AIM OF THE EXERCISE
Set the listing down again exactly, please, apart from its pictures.

ENTRIES SHOWN
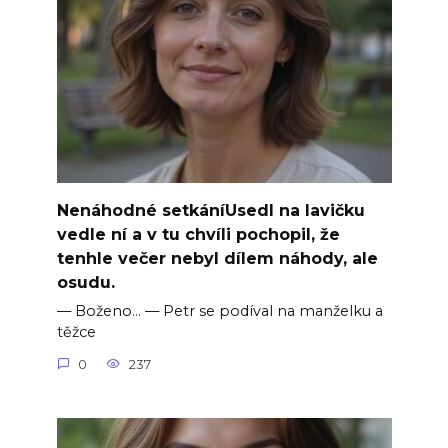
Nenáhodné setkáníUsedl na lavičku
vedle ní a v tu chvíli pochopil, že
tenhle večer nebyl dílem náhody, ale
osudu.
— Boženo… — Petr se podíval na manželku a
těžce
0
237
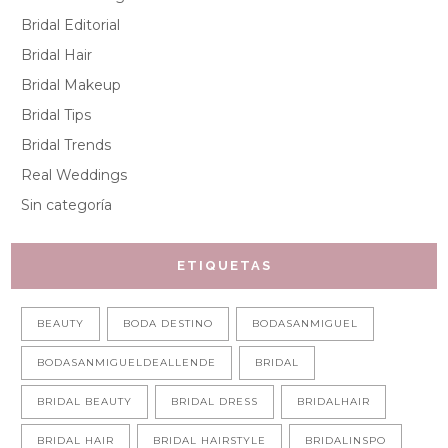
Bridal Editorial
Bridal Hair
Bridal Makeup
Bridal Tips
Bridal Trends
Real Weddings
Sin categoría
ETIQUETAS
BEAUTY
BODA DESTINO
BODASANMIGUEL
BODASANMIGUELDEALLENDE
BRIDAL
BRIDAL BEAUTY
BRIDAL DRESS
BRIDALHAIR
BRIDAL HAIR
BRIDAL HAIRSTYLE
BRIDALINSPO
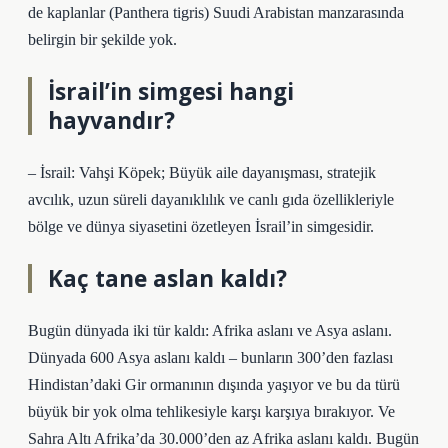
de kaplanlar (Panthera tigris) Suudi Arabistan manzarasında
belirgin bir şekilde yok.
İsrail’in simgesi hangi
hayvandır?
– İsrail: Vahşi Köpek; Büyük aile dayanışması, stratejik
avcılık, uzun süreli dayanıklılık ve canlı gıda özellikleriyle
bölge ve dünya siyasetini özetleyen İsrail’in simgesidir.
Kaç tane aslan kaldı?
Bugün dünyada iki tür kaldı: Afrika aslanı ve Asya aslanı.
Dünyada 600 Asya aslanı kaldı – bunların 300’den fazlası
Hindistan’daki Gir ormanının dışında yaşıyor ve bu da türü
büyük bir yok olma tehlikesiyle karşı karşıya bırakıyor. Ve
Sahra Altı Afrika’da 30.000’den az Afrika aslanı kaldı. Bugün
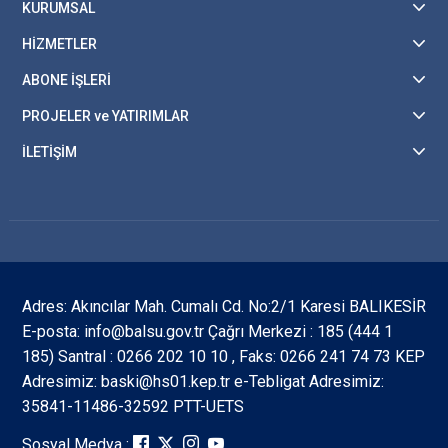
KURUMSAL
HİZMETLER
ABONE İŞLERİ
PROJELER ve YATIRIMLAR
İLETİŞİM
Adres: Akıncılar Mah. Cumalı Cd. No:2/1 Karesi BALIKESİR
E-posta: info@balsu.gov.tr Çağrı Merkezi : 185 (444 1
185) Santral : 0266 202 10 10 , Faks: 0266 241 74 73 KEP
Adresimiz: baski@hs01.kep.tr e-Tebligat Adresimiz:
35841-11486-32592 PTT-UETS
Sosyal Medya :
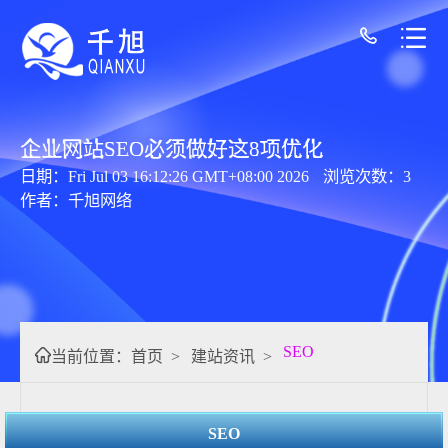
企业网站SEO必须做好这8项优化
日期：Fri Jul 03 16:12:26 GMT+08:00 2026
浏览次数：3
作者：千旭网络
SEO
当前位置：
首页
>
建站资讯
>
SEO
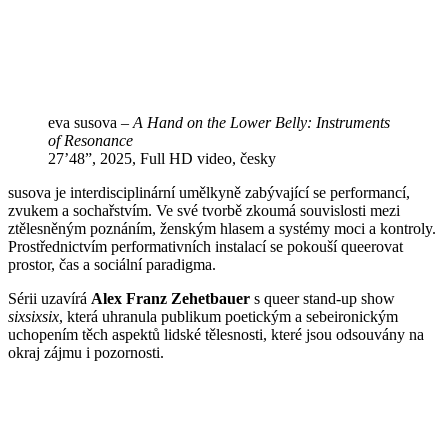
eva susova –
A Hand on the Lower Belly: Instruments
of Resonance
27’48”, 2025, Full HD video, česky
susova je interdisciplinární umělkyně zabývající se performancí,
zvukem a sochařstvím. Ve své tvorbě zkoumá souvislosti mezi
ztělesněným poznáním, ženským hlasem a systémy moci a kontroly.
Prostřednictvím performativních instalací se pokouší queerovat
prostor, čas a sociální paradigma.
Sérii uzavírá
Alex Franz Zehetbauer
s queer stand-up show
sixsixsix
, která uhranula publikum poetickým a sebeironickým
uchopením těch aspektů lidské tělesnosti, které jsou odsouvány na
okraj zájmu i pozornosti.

RESPONSE FOR THIS EXERCISE
Nenáhodné setkáníUsedl na lavičku
vedle ní a v tu chvíli pochopil, že
tenhle večer nebyl dílem náhody, ale
osudu.
— Boženo… — Petr se podíval na manželku a
těžce
0
237
Bridal Editorial
Bridal Hair
Bridal Makeup
Bridal Tips
Bridal Trends
Real Weddings
Sin categoría
ETIQUETAS
BEAUTY
BODA DESTINO
BODASANMIGUEL
BODASANMIGUELDEALLENDE
BRIDAL
BRIDAL BEAUTY
BRIDAL DRESS
BRIDALHAIR
BRIDAL HAIR
BRIDAL HAIRSTYLE
BRIDALINSPO
de kaplanlar (Panthera tigris) Suudi Arabistan manzarasında
belirgin bir şekilde yok.
İsrail’in simgesi hangi
hayvandır?
– İsrail: Vahşi Köpek; Büyük aile dayanışması, stratejik
avcılık, uzun süreli dayanıklılık ve canlı gıda özellikleriyle
bölge ve dünya siyasetini özetleyen İsrail’in simgesidir.
Kaç tane aslan kaldı?
Bugün dünyada iki tür kaldı: Afrika aslanı ve Asya aslanı.
Dünyada 600 Asya aslanı kaldı – bunların 300’den fazlası
Hindistan’daki Gir ormanının dışında yaşıyor ve bu da türü
büyük bir yok olma tehlikesiyle karşı karşıya bırakıyor. Ve
Sahra Altı Afrika’da 30.000’den az Afrika aslanı kaldı. Bugün
KURUMSAL
HİZMETLER
ABONE İŞLERİ
PROJELER ve YATIRIMLAR
İLETİŞİM
Adres: Akıncılar Mah. Cumalı Cd. No:2/1 Karesi BALIKESİR
E-posta: info@balsu.gov.tr Çağrı Merkezi : 185 (444 1
185) Santral : 0266 202 10 10 , Faks: 0266 241 74 73 KEP
Adresimiz: baski@hs01.kep.tr e-Tebligat Adresimiz:
35841-11486-32592 PTT-UETS
Sosyal Medya :
企业网站SEO必须做好这8项优化
日期：Fri Jul 03 16:12:26 GMT+08:00 2026
浏览次数：3
作者：千旭网络
SEO
当前位置：
首页
>
建站资讯
>
SEO
eva susova –
A Hand on the Lower Belly: Instruments
of Resonance
27’48”, 2025, Full HD video, česky
susova je interdisciplinární umělkyně zabývající se performancí,
zvukem a sochařstvím. Ve své tvorbě zkoumá souvislosti mezi
ztělesněným poznáním, ženským hlasem a systémy moci a kontroly.
Prostřednictvím performativních instalací se pokouší queerovat
prostor, čas a sociální paradigma.
Sérii uzavírá
Alex Franz Zehetbauer
s queer stand-up show
sixsixsix
, která uhranula publikum poetickým a sebeironickým
uchopením těch aspektů lidské tělesnosti, které jsou odsouvány na
okraj zájmu i pozornosti.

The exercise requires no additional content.